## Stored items

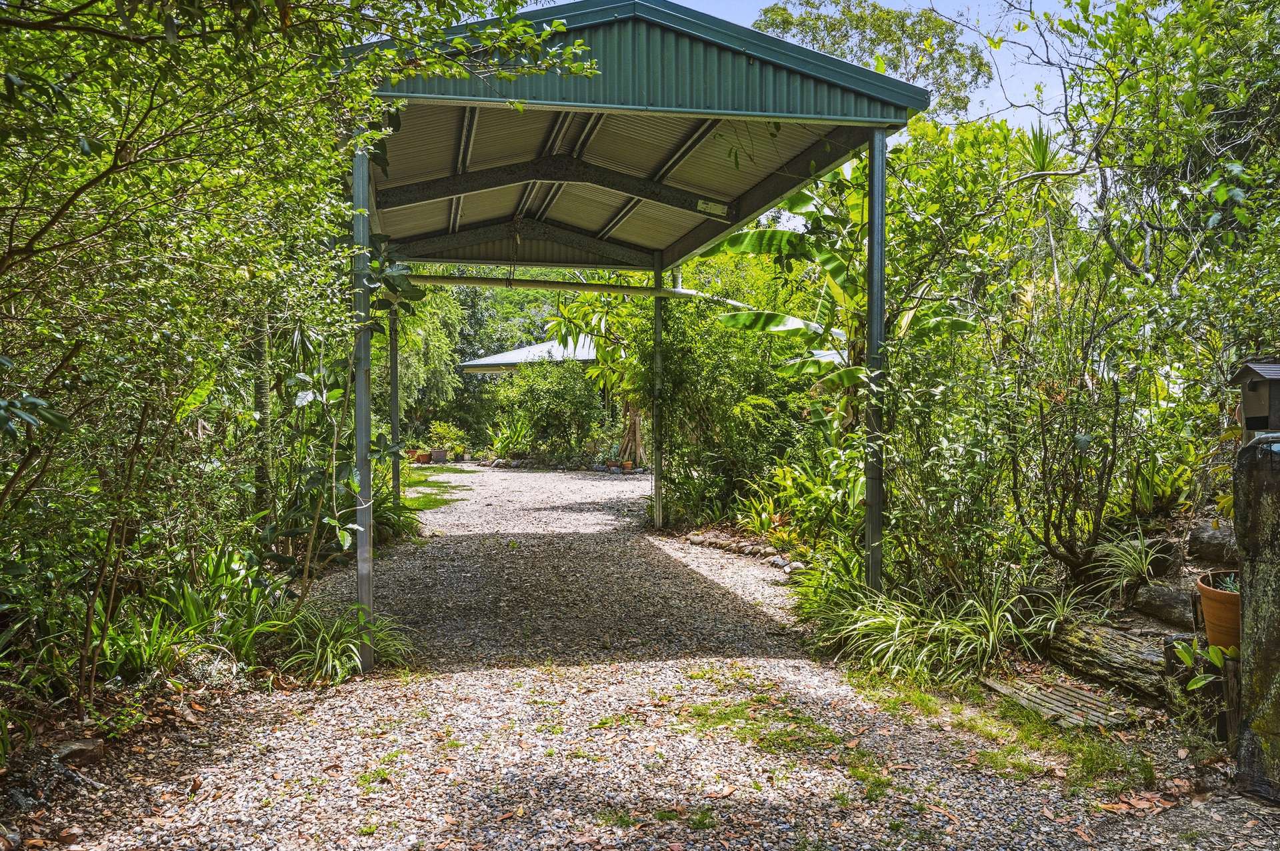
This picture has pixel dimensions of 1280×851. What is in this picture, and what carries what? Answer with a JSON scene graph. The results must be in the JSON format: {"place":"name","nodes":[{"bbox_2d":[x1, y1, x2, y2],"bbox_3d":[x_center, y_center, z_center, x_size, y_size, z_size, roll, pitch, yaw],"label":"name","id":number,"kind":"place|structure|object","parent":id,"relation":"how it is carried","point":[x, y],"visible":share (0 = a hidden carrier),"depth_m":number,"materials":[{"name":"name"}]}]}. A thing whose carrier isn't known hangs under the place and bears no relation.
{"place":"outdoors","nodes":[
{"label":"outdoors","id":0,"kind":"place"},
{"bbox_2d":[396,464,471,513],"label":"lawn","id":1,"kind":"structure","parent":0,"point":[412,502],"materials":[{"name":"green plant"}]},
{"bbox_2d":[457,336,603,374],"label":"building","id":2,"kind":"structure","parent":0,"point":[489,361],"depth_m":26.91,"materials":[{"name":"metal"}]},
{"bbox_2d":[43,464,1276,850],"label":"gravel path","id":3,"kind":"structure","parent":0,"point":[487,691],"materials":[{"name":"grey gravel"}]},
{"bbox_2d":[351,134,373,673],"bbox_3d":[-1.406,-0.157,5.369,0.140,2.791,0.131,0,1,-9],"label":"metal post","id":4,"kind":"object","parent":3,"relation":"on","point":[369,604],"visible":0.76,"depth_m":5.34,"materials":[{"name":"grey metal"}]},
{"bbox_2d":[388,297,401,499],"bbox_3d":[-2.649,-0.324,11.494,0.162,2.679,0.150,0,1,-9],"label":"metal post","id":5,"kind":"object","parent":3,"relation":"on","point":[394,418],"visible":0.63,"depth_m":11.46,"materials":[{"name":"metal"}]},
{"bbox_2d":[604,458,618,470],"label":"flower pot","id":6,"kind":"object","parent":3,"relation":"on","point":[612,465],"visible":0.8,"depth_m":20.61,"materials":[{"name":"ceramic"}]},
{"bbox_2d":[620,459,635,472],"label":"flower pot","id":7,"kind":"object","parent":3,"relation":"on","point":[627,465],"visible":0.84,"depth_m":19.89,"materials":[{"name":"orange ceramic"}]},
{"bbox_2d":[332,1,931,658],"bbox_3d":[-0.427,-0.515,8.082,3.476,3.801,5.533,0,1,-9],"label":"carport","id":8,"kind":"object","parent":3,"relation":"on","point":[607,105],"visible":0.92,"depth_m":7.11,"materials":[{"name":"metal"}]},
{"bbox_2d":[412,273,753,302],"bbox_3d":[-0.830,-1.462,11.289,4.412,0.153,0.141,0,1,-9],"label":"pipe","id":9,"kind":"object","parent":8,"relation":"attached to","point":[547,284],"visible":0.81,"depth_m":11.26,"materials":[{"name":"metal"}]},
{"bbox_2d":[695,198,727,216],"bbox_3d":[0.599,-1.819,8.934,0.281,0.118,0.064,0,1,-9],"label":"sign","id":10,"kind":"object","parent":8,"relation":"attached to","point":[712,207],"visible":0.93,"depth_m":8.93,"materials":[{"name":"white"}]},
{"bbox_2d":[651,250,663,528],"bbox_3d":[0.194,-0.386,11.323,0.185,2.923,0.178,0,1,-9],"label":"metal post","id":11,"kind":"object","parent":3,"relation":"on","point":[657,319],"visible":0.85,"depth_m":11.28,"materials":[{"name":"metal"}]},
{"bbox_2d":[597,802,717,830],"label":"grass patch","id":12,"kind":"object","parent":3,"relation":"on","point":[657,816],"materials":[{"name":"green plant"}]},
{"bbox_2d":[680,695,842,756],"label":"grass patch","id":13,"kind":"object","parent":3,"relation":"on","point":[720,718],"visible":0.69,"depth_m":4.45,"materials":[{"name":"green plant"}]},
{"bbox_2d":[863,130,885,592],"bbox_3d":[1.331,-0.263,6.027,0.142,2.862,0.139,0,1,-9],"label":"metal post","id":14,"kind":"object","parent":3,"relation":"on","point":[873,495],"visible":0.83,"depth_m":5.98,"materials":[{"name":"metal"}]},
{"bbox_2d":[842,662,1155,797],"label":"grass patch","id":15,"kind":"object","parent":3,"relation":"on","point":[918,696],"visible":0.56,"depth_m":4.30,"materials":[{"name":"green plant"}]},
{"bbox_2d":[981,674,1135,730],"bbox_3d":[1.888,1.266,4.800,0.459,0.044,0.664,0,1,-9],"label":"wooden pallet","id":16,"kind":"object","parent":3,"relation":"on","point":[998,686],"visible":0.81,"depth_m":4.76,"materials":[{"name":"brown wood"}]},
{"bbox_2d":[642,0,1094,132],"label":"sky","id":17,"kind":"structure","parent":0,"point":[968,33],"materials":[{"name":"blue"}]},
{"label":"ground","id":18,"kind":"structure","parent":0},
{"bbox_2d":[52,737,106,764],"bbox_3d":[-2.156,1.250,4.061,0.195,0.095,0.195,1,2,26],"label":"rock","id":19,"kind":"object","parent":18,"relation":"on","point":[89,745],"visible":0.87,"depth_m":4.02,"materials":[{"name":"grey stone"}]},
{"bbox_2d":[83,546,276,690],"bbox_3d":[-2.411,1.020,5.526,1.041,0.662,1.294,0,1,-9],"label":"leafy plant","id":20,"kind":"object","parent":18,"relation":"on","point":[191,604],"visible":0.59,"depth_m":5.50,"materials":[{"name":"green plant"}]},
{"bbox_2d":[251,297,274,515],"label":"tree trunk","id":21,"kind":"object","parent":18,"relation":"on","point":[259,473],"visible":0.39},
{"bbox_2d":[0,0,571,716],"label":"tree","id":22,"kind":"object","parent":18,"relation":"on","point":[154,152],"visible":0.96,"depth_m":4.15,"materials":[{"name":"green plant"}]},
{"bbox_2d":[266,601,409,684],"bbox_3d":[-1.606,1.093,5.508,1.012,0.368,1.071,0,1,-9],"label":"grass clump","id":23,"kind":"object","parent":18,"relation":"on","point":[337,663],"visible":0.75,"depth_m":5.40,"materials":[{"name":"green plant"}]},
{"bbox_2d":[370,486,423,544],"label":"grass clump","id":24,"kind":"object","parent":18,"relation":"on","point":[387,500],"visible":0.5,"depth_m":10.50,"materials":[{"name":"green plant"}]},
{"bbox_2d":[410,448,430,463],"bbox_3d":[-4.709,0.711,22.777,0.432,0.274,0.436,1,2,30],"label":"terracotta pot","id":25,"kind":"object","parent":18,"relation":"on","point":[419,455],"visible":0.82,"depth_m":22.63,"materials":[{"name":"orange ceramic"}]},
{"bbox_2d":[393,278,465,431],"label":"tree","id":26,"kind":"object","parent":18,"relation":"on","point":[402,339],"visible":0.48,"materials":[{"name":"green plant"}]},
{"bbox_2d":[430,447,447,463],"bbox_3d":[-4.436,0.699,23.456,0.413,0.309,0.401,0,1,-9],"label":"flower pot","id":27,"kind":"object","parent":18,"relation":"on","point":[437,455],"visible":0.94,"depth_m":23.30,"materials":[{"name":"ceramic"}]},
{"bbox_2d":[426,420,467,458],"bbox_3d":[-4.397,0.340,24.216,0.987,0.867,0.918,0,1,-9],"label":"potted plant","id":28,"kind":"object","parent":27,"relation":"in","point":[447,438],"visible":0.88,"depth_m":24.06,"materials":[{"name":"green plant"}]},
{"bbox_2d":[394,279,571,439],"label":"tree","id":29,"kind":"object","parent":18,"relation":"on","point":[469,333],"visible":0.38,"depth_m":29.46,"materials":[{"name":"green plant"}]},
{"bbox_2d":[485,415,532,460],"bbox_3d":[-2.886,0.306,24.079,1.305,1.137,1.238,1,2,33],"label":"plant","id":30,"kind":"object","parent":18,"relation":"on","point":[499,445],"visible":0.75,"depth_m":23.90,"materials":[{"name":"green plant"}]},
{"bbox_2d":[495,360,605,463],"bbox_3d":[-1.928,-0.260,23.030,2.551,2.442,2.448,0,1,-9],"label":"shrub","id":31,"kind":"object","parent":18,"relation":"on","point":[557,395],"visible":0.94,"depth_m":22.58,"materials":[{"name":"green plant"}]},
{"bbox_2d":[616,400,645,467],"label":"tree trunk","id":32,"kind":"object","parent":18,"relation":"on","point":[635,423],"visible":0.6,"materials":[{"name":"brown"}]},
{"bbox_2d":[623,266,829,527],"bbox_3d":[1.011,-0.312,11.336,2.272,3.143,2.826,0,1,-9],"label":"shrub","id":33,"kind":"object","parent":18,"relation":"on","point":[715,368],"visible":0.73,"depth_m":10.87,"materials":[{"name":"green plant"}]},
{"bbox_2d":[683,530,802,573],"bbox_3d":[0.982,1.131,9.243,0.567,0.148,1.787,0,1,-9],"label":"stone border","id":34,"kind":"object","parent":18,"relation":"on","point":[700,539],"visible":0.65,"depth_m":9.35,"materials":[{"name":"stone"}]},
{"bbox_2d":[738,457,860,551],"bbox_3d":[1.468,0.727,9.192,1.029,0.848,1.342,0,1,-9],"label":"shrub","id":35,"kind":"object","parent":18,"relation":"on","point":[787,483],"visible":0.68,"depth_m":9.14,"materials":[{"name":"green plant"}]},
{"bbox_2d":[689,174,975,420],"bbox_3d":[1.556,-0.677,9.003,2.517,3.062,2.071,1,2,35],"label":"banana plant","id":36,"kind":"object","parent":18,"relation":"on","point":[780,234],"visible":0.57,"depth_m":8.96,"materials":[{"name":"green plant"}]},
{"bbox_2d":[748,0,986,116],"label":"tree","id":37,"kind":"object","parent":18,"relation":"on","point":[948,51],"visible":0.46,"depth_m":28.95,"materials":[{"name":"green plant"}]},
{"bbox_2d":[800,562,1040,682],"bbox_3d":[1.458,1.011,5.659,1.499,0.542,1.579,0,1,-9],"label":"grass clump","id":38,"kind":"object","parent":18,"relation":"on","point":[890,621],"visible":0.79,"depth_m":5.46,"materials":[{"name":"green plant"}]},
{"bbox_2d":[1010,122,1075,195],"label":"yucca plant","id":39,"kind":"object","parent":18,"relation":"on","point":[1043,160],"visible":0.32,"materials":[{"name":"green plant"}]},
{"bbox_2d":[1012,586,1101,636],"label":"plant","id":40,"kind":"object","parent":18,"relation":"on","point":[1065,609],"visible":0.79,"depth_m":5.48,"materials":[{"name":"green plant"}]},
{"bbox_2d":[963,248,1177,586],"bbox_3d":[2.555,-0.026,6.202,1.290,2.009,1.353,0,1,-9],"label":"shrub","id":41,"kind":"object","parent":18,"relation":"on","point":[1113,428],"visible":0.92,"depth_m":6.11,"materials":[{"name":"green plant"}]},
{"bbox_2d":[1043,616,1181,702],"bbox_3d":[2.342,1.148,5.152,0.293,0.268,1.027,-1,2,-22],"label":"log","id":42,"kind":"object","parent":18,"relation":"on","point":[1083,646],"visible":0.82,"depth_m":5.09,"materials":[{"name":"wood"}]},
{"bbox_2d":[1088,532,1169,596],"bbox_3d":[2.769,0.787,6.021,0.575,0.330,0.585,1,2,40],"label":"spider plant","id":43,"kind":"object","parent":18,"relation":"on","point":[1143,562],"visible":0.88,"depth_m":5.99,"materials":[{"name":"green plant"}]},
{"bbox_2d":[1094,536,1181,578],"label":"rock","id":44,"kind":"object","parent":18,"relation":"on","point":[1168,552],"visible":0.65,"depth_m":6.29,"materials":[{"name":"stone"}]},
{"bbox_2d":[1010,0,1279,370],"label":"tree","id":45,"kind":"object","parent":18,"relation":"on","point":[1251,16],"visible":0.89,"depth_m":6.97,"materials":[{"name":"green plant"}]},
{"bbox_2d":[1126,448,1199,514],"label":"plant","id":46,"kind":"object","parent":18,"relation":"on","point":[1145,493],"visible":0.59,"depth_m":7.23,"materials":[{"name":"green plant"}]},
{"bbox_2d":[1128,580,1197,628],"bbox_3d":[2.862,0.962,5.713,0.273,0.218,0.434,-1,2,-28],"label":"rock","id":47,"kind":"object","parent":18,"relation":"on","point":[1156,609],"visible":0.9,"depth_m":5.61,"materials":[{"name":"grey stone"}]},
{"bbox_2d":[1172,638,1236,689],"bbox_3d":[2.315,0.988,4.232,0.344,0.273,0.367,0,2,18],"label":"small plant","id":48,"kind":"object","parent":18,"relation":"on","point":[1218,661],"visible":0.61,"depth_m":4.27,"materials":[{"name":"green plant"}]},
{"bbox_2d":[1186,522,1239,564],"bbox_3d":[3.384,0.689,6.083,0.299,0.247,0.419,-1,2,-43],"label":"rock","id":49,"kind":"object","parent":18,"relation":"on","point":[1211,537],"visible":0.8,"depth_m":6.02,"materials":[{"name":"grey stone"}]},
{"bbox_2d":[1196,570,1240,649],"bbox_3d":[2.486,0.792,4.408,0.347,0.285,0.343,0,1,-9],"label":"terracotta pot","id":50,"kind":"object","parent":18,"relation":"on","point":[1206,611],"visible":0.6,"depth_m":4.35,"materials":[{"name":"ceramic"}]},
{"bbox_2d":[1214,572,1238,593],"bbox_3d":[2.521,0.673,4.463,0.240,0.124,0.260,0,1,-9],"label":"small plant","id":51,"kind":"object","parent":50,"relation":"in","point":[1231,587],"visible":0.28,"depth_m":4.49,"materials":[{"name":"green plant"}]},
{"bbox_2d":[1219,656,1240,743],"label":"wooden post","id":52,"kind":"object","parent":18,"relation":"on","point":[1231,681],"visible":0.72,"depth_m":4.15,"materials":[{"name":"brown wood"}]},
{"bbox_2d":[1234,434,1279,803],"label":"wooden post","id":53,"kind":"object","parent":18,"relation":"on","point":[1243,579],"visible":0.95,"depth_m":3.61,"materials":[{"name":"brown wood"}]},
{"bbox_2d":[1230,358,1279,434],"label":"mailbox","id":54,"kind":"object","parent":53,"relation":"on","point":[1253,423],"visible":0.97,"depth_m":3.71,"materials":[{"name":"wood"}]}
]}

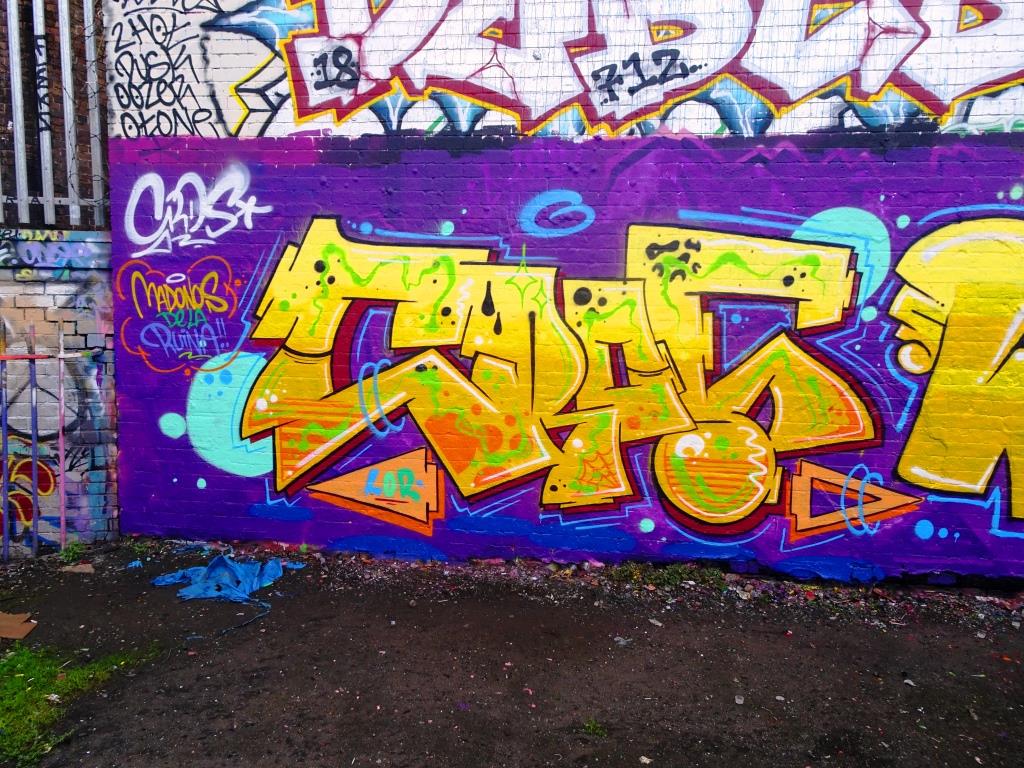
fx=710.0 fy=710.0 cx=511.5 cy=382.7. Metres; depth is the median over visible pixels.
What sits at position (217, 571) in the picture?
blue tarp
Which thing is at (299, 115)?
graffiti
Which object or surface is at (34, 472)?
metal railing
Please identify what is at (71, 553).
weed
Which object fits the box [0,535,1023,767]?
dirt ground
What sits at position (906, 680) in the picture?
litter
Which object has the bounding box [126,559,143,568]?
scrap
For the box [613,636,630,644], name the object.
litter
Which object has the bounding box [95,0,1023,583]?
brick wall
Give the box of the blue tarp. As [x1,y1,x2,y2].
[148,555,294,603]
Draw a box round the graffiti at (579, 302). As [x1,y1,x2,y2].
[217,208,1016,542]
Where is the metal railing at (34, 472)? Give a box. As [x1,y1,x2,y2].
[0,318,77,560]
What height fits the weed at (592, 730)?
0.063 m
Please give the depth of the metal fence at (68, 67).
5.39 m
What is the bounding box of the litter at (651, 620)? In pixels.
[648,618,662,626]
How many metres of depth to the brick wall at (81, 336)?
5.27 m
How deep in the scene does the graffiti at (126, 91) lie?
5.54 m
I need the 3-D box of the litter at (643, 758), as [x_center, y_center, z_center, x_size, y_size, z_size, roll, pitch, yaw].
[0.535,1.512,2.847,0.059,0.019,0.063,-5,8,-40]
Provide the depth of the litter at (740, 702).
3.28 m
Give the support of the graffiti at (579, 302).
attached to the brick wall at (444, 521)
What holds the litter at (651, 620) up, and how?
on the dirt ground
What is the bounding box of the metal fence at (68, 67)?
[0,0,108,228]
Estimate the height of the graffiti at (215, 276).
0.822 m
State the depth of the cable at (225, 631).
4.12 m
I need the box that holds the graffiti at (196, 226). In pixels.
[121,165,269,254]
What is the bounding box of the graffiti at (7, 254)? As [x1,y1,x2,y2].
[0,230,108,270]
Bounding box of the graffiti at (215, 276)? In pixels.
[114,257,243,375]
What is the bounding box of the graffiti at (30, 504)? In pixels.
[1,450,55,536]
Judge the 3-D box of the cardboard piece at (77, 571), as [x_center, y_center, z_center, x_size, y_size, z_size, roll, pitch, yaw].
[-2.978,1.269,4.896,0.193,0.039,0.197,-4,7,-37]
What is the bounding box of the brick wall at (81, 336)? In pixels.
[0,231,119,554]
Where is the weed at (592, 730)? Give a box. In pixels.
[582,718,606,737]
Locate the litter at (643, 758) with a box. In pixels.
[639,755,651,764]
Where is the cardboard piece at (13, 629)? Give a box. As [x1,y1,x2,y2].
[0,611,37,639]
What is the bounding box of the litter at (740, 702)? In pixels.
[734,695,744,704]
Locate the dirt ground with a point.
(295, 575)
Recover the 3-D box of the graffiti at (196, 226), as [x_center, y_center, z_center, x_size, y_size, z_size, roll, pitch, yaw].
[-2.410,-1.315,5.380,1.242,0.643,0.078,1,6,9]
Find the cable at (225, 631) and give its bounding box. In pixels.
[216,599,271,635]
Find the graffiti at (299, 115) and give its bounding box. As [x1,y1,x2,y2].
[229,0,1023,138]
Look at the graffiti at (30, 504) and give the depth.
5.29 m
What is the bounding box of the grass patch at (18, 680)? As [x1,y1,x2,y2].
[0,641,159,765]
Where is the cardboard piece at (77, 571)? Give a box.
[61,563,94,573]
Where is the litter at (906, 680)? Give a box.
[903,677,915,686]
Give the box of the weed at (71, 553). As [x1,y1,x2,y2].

## ASSIGNMENT
Where a line contains "Where is the litter", begin there and output each line through the end of the data above, exactly; give no other lines.

## EXERCISE RESPONSE
Where is the litter at (906, 680)? Give a box.
[903,677,915,686]
Give the box of the weed at (71, 553). As [x1,y1,x2,y2].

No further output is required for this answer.